▶ _EXERCISE DIRECTIONS_:
Your task is to repeat exactly the lines below between the line holding "Lisätietoa ilmoittaumisesta niille, jotka" and the line holding "Envio gratuito", inclusive, and only those.

▶ _Items from a dataset_:
******

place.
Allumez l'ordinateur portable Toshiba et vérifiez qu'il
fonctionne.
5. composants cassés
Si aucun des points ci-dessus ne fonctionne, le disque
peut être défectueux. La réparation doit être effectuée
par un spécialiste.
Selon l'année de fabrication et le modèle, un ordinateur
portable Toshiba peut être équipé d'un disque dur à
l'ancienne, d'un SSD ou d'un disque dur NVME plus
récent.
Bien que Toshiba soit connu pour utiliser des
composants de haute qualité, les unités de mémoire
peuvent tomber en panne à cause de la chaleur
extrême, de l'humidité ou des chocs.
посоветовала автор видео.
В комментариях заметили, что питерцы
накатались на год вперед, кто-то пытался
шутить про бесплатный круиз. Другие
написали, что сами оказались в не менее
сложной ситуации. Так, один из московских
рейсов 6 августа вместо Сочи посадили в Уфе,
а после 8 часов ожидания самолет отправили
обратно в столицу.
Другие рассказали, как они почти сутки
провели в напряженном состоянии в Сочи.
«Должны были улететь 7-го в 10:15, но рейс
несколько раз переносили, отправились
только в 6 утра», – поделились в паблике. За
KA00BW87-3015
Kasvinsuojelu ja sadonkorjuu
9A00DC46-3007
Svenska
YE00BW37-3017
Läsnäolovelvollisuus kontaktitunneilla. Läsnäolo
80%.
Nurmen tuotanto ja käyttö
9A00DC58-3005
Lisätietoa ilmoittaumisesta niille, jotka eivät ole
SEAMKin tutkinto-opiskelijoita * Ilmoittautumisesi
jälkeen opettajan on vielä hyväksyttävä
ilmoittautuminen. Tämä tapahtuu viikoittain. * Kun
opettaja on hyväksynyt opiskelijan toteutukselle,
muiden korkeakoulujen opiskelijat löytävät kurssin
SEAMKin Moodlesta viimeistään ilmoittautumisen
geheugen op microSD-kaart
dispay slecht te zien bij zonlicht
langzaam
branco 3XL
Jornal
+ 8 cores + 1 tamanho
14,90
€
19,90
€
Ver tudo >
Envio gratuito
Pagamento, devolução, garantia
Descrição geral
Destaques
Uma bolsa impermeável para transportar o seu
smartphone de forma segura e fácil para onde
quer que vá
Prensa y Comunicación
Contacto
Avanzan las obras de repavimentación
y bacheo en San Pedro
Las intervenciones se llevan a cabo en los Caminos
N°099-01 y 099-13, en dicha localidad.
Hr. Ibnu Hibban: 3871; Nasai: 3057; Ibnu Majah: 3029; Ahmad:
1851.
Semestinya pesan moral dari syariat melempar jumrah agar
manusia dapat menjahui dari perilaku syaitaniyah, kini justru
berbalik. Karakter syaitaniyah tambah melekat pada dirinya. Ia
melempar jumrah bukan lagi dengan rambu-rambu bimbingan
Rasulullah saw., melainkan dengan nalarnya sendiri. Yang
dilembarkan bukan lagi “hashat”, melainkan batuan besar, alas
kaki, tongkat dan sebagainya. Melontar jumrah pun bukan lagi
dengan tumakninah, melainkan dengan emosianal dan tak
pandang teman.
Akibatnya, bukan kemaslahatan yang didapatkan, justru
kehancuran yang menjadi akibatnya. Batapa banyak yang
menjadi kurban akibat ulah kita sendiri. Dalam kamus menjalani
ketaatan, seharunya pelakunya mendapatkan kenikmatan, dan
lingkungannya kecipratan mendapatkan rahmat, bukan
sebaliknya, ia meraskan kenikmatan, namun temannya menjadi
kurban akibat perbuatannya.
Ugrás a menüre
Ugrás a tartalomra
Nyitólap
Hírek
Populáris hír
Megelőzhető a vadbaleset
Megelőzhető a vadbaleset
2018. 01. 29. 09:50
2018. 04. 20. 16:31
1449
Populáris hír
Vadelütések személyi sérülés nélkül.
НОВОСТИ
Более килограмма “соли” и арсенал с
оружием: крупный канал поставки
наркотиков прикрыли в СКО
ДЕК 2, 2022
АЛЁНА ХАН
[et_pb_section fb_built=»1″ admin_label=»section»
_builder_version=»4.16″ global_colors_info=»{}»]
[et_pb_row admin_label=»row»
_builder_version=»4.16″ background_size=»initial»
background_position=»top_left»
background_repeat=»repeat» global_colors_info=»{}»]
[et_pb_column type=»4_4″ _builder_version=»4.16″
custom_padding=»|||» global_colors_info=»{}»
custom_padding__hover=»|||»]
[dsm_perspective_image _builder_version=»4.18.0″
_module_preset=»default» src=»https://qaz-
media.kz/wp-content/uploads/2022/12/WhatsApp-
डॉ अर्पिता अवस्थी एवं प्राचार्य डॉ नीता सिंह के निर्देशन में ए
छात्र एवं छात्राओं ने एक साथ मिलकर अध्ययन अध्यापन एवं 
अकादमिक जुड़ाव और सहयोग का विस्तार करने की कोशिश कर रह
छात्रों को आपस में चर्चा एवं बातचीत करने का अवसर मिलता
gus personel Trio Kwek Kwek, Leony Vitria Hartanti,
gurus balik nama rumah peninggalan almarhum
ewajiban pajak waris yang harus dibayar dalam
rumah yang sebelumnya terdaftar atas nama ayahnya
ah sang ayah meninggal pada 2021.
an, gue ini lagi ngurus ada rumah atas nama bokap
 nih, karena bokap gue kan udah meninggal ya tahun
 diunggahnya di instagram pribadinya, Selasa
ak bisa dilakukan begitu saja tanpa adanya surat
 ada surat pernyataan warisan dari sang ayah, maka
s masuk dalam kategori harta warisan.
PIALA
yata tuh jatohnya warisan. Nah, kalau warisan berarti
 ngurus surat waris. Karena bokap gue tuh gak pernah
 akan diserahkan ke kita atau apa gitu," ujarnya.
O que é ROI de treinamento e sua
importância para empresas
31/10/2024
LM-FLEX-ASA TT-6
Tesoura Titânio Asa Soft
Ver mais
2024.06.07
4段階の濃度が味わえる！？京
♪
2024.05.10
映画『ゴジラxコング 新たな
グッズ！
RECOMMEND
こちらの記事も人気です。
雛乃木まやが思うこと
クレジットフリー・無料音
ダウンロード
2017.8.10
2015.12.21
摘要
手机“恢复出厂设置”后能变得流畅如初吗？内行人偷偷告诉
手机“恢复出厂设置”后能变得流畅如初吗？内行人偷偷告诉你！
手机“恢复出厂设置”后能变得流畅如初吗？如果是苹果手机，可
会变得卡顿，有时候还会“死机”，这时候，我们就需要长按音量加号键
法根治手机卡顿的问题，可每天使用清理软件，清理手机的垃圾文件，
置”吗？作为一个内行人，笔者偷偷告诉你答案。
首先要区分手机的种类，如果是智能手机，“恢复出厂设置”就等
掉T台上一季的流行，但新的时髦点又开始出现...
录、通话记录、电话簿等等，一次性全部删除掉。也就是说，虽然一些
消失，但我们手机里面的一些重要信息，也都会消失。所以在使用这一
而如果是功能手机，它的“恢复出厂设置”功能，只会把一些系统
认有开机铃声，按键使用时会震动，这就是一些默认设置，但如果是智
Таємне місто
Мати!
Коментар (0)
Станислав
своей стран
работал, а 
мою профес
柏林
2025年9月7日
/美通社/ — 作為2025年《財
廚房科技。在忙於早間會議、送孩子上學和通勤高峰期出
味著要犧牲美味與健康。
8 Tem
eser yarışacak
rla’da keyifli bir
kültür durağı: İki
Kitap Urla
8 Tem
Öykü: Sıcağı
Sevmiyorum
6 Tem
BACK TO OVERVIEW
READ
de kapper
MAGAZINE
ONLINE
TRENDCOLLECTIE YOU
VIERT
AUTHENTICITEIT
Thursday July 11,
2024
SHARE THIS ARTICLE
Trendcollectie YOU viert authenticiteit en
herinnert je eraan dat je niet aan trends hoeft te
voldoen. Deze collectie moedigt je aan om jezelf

******

▶ _RESULT_:
Lisätietoa ilmoittaumisesta niille, jotka eivät ole
SEAMKin tutkinto-opiskelijoita * Ilmoittautumisesi
jälkeen opettajan on vielä hyväksyttävä
ilmoittautuminen. Tämä tapahtuu viikoittain. * Kun
opettaja on hyväksynyt opiskelijan toteutukselle,
muiden korkeakoulujen opiskelijat löytävät kurssin
SEAMKin Moodlesta viimeistään ilmoittautumisen
geheugen op microSD-kaart
dispay slecht te zien bij zonlicht
langzaam
branco 3XL
Jornal
+ 8 cores + 1 tamanho
14,90
€
19,90
€
Ver tudo >
Envio gratuito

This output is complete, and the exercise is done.